L'apprentissage comme élément
du dynamisme économique
Le groupe de travail de l'Assemblée Nationale sur l'apprentissage
a rendu son rapport, présenté sous la forme d'une vingtaine
de propositions destinées à revaloriser cette filière trop souvent
présentée comme celle de l'échec.
"Ce n'est pas un énième rapport en forme de constat,
prévient Jean-Paul Anciaux (UMP, Saône-et-Loire, Co-Président
du groupe de travail), il a pour but d'apporter des réponses
concrètes à la réalité". Commandé par le ministre délégué
aux petites et moyennes entreprises, au commerce, à l'artisanat,
aux professions libérales et à la consommation, Christian
Jacob, au début de l'été, ce rapport a pour but "d'approfondir
les travaux menés dans le cadre du plan de modernisation de
l'apprentissage". Situées dans la lignée du Livre blanc
élaboré par le Ministère des PME, une partie des propositions
a par ailleurs été repris dans la loi de cohésion sociale du
ministre Jean-Louis Borloo, examinée en novembre par
les députés. "Ce rapport s'apparente en fait, par de nombreux
aspects, à de la prospective" glisse Patrick Beaudouin
(UMP, Val-de-Marne, Co-Président du groupe de travail), et certaines
propositions se retrouvent également dans la loi Fillon sur
l'école "Les 20 propositions, initialement au nombre de 59,
sont ordonnées autour de quatre grandes directives pour valoriser
le statut de l'apprenti et de ses filières". Pour Patrick
Beaudouin, l'apprentissage "est une culture et un élément
de la Culture ; il est impossible de se passer des artisans".

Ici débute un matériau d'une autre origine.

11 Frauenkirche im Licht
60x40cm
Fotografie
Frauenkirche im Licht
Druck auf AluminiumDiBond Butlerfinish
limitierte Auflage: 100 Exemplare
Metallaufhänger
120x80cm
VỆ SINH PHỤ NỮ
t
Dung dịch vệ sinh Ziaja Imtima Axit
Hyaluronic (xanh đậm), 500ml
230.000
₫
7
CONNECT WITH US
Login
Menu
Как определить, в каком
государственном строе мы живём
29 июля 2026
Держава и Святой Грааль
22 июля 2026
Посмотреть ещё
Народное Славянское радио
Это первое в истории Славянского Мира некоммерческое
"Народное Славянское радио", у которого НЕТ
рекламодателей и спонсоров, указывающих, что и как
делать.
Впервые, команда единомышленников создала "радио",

En premier lieu, selon le rapport, il est nécessaire d'améliorer
l'information donnée par le système scolaire sur l'orientation
et le monde de l'entreprise.
Rendre la filière attractive
"Il faut également permettre à la filière apprentissage de
devenir plus évolutive" insiste Jean-Paul Anciaux,
elle doit être un moyen d'éviter l'échec, sans pour autant
être une voie unique". Dans ce deuxième axe réside la volonté
de positionner l'apprentissage comme une école de la reprise
ou de la création d'entreprise, qui pourrait rendre à la filière
sa fonction "d'élément du dynamisme économique du pays"

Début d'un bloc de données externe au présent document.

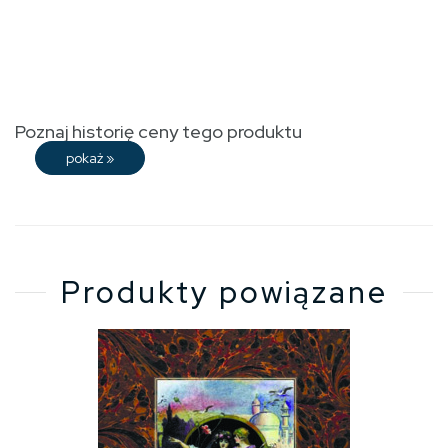
Poznaj historię ceny tego produktu
pokaż
»
Produkty powiązane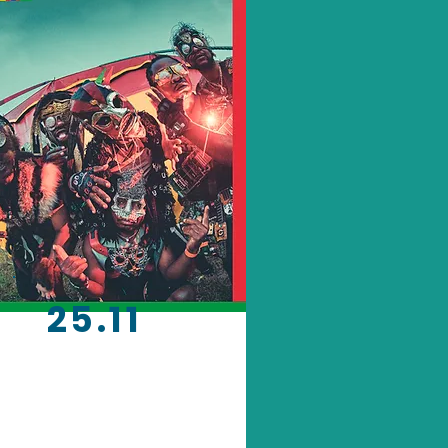
25.11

remarque les députés. Des mesures comme l'aide au passage du
permis de conduire dénotent également d'une réflexion incluant,
et c'est heureux, les contraintes liées à la vie en province
et finalement une volonté de mieux prendre en compte la situation
des apprentis, tant pour leur réussite que pour celle de leur
filière. Enfin, les députés suggèrent de valoriser aussi le
rôle des formateurs, tant dans leurs formations que dans leurs
carrières, afin toujours de "tirer la filière vers le haut".